Pamekasan (ANTARA News) - Akademisi dari Universitas Madura (Unira) Pamekasan Imadoedin, M.Si menilai, Undang-Undang tentang MPR, DPR, DPRD dan DPD yang telah disahkan oleh lembaga legislatif itu beberapa hari lalu, dinilai menciderai demokrasi di Indonesia.

"Sebab, ada beberapa perubahan yang sangat kontroversi dalam ketentuan itu, salah satunya tentang kritik masyaakat kepada wakil rakyat," ujar Imadoedin seusai acara diskusi dengan perwakilan pengurus Badan Eksekutif Mahasiswa (BEM) se- Jawa Timur di Pamekasan, Minggu malam.

"Imad" sapaan karib Imadoedin itu lebih lanjut menjelaskan, di UU MD3 yang baru disahkan itu, wakil rakyat seolah antikritik dengan menempatkan pasal penghinaan.

Padahal, sebagai kepanjangan tangan masyarakat untuk menyampaikan aspirasi di lembaga legislatif, DPR semestinya terbuka, sehingga tidak perlu diatur secara khusus mengenai kritik masyarakat yang disampaikan kepada wakil rakyat tersebut.

"Ini kan jauh dari status sebagai perwakilan. Padahal DPR dipilih oleh rakyat, dan seharusnya mereka menempatkan diri sebagai wakil dan pelayan rakyat," katanya.

Selain itu, yang juga dinilai tidak wajar terkait dengan Undang-Undang MD3 oleh akademisi Fakultas Ilmu Administrasi Negera (FIA) Unira Pamekasan itu, tentang pemanggilan anggota DPR yang terlibat dalam kasus tindak pidana khusus.

Di Undang-Undang itu, disebutkan bahwa bagi anggota DPR, DPRD dan DPD yang terlibat dalam kasus tindak pidana khusus, masih harus berdasarkan persetujuan presiden.

Padahal, untuk kasus tindak pidana khusus, seperti korupsi dan penyalahgunaan narkoba, pemeriksaan oleh petugas tidak perlu meminta izin kepada presiden.

"Jadi undang-undang ini, seolah memberikan gambaran kepada kita, hanya untuk memperkuat posisi DPR, bukan untuk kemaslahan dan kesinambungan komunikasi lagi," katanya.

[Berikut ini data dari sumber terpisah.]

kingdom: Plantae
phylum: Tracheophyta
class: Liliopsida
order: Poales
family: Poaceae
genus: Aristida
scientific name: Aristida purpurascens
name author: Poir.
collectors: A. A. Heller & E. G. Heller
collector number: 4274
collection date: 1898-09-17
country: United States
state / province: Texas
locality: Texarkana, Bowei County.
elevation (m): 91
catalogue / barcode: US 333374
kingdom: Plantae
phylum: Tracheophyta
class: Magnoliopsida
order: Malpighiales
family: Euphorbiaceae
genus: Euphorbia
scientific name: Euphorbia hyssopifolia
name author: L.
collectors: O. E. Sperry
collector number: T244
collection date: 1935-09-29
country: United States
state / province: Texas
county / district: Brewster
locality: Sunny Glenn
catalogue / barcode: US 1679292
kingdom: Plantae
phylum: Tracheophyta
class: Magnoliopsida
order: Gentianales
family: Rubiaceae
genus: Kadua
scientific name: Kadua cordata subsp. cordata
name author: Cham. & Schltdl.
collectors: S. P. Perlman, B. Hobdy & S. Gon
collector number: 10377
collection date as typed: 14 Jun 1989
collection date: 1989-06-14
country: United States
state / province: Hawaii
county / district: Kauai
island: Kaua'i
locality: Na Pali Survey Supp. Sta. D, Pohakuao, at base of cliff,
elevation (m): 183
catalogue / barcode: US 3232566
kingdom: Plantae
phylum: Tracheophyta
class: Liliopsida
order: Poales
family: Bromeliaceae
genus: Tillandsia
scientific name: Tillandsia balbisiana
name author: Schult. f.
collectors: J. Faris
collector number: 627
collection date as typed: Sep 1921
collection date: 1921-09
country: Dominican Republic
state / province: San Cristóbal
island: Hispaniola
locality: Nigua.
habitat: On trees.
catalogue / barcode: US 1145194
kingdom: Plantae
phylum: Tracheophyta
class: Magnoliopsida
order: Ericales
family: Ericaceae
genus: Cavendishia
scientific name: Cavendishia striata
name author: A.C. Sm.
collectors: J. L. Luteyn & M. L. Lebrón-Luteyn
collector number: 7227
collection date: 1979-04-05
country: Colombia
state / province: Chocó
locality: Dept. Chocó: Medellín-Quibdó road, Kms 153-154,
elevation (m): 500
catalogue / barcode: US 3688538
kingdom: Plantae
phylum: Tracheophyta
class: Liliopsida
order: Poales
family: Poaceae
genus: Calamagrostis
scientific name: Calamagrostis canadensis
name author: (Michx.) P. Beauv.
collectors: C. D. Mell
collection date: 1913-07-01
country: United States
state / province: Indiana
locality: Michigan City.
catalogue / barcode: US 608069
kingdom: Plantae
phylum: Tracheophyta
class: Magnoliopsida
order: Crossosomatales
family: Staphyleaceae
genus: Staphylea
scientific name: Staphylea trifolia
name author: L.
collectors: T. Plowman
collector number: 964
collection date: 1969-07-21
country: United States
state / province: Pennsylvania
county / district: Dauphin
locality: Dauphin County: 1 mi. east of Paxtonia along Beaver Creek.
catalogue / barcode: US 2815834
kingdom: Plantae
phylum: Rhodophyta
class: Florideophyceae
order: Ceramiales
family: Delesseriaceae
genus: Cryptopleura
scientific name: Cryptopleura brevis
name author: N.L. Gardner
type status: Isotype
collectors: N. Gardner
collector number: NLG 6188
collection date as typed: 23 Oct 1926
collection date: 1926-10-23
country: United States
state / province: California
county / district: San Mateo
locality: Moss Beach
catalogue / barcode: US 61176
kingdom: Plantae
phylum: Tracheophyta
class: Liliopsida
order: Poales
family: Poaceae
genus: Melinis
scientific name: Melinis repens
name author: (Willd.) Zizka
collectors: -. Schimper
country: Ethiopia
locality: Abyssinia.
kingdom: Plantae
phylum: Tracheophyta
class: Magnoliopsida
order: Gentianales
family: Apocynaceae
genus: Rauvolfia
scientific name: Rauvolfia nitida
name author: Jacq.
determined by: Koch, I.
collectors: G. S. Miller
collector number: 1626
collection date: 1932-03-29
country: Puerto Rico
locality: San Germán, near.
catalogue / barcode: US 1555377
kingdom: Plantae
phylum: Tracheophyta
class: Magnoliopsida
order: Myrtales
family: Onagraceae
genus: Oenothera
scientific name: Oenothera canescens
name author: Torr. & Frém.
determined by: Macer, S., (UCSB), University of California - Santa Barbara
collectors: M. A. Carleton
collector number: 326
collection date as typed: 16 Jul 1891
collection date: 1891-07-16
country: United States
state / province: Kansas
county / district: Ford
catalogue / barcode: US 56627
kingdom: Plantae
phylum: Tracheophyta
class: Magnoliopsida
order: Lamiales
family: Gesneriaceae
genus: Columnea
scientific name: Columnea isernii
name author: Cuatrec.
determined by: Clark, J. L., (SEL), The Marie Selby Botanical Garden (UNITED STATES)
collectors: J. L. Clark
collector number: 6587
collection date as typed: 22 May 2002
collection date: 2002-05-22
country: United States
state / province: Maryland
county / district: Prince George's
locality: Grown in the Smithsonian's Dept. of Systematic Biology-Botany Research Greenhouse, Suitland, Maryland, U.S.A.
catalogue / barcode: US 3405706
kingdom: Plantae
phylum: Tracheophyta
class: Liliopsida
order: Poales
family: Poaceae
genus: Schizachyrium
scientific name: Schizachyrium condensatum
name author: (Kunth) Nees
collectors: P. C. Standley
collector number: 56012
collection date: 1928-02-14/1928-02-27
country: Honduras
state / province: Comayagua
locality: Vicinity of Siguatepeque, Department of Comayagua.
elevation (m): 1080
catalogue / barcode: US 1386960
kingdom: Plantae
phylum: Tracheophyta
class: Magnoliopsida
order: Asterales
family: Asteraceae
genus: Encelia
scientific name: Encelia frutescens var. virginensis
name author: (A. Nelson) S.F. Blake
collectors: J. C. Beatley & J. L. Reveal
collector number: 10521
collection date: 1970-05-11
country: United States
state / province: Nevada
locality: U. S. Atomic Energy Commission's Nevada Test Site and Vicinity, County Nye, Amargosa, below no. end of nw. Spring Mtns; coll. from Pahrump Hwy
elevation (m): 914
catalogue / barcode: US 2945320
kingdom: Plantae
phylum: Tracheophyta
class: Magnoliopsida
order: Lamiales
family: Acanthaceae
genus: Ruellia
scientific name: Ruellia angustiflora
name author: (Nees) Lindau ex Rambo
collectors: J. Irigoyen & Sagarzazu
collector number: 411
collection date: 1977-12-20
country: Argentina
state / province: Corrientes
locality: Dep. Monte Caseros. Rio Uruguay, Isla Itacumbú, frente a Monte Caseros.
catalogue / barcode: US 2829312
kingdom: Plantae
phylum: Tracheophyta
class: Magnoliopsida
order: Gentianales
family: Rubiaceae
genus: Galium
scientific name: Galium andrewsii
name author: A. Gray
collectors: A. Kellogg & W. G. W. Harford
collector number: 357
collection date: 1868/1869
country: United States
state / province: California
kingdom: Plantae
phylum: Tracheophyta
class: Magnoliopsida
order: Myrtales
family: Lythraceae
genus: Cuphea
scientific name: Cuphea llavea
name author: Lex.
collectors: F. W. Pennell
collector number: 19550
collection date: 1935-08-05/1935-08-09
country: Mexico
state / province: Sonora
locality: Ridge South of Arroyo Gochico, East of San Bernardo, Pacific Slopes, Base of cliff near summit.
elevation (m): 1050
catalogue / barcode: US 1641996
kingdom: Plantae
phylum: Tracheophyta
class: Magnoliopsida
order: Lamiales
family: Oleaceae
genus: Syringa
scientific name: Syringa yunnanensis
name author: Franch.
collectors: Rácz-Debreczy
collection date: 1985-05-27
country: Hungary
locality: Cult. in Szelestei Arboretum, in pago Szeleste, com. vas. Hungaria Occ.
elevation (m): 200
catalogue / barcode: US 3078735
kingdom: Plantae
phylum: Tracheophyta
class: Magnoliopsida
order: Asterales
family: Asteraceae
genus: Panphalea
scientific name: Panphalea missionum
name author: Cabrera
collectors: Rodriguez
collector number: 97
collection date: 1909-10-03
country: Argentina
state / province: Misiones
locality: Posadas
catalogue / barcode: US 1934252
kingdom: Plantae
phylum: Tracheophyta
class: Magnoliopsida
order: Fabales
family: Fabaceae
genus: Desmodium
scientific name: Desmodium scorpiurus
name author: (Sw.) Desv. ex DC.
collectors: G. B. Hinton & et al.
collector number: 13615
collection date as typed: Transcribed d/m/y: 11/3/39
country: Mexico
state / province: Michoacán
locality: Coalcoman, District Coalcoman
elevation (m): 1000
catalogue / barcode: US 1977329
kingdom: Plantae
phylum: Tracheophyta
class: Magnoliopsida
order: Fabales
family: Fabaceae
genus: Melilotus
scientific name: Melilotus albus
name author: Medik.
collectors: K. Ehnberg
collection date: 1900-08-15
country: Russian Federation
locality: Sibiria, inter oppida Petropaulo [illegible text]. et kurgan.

Dengan demikian, sambung mantan aktivis Himpunan Mahasiswa Islam (HMI) Cabang Pamekasan ini, Undang-Undang MD3 perlu dievaluasi ulang.

"Yang menurut saya aneh di UU MD3 ini adalah tentang penambahan pimpinan DPR yang hanya berlaku saat saja," katanya, menjelaskan.

Bahkan, Imad curiga, Undang-Undang tersebut sengaja dibuat, untuk kepentingan kelompok tertentu, bukan demi kemaslahatan rakyat dan bangsa Indonesia dalam jangka panjang.

Dosen Ilmu Politik Unira ini lebih lanjut meminta Badan Eksekutif Mahasiswa (BEM) dan organisasi ekstra kampus hendaknya mengkaji dan menyikapi hal itu.

Imad mengatakan, ada beberapa cara yang bisa dilakukan, apabila UU MD3 yang telah diputuskan di DPR itu ingin diubah, yakni dengan melakukan gerakan dari para insan kampus, atau mendesak Presiden RI segera mengeluarkan Peraturan Pengganti Undang-Undang (Perpu).